++++ Material provided

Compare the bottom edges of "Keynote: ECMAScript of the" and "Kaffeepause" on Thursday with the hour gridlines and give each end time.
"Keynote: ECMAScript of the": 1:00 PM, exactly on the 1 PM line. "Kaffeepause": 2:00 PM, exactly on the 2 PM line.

++++++++
++++ Material provided

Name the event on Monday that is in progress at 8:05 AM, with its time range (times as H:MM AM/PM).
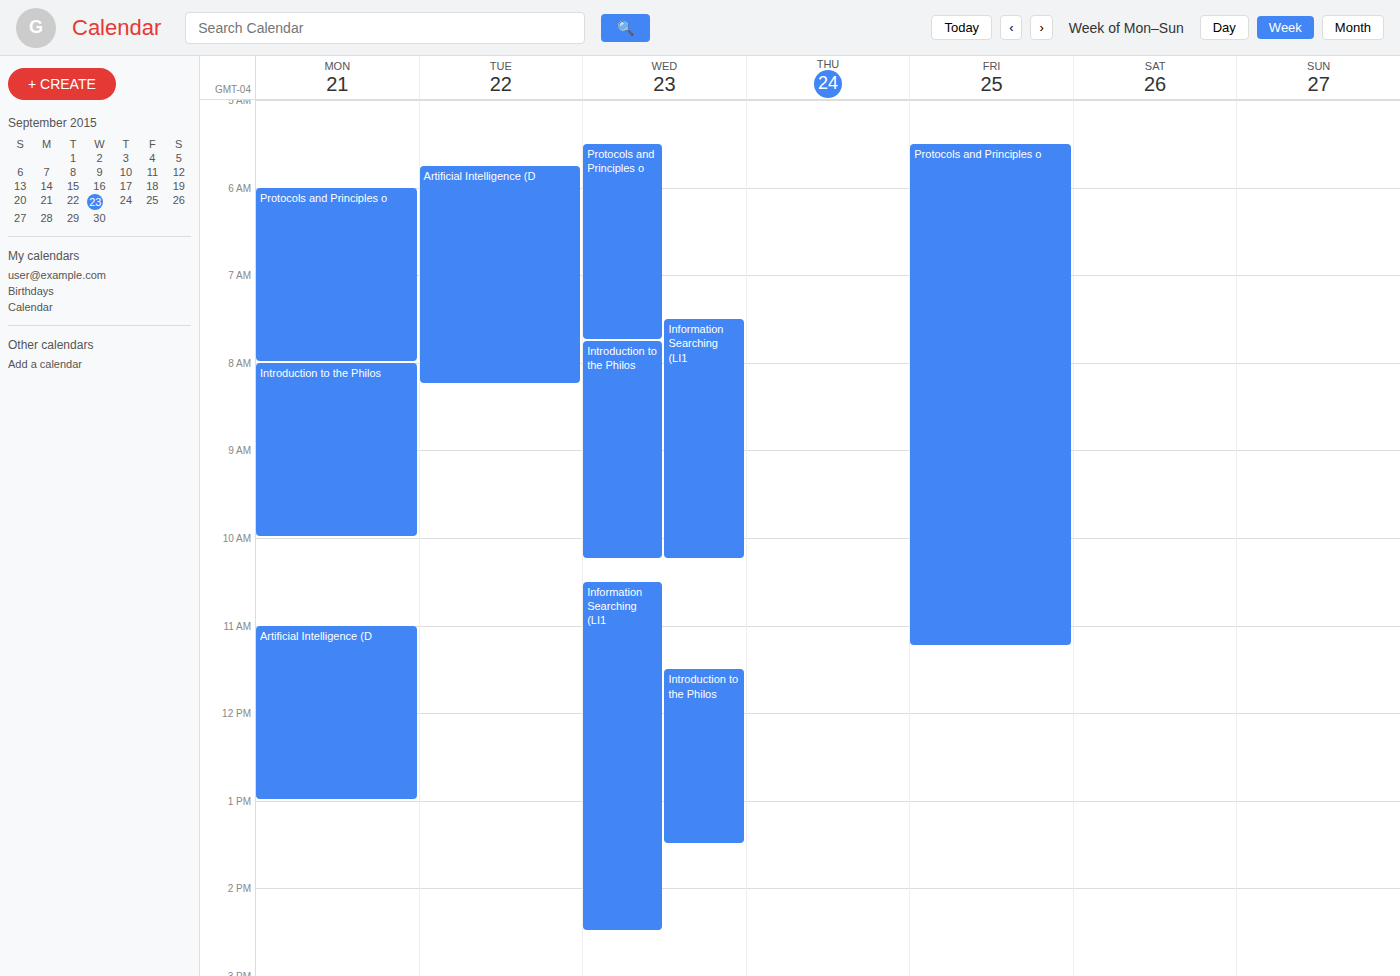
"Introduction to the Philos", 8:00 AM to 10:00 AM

++++++++
++++ Material provided

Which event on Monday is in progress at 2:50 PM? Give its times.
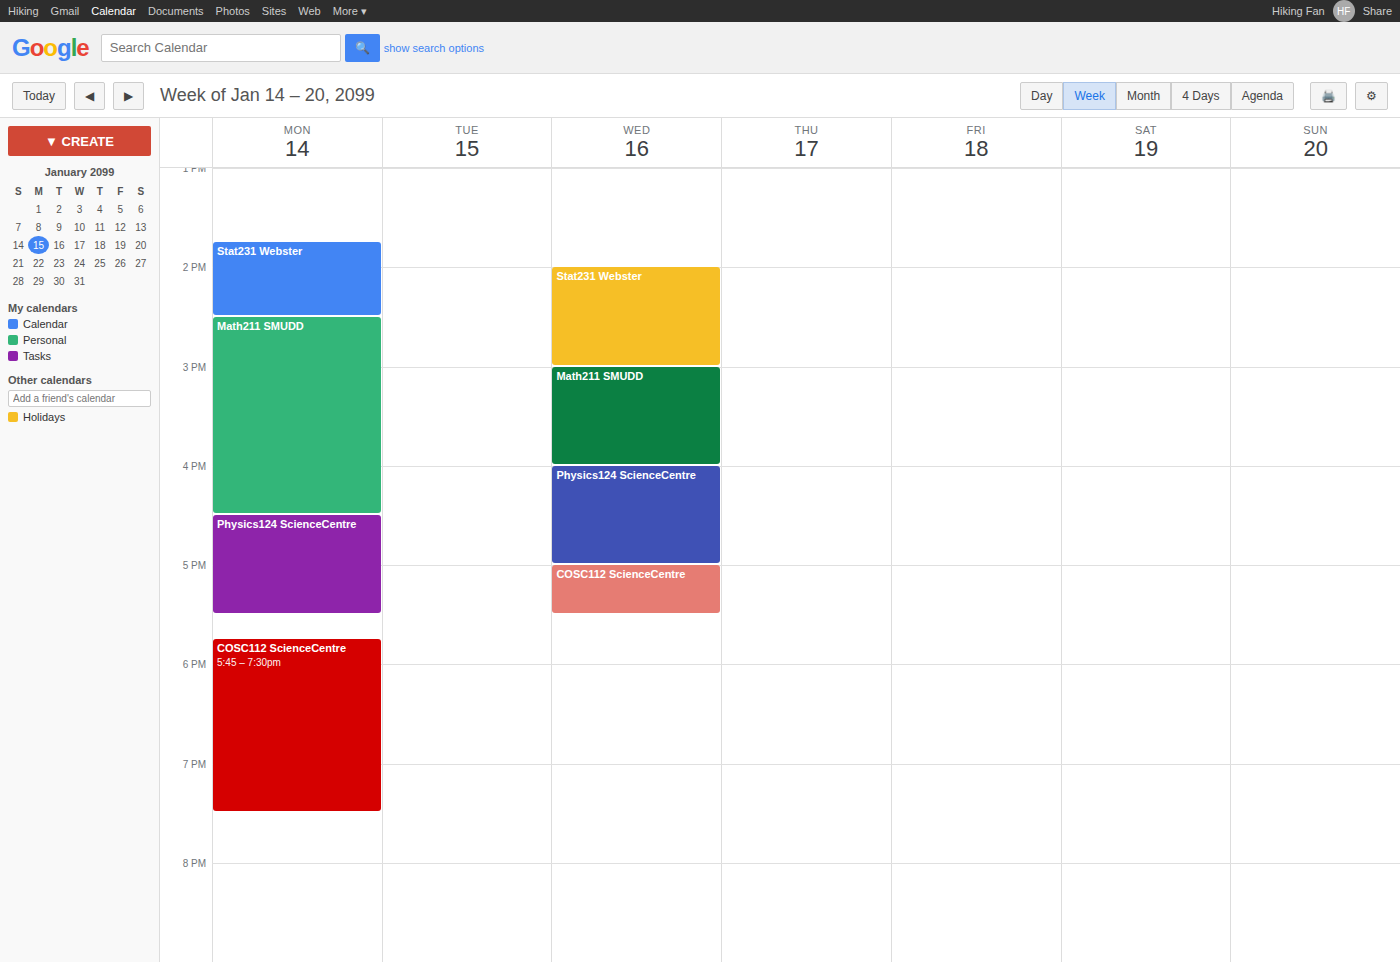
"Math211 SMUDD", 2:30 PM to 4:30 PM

++++++++

Repeat word for word the lines starting at the one that has "Which event on" and ending with the one that has "PM to 4:30 PM", counting both of those lines. Leave out any pictures.

Which event on Monday is in progress at 2:50 PM? Give its times.
"Math211 SMUDD", 2:30 PM to 4:30 PM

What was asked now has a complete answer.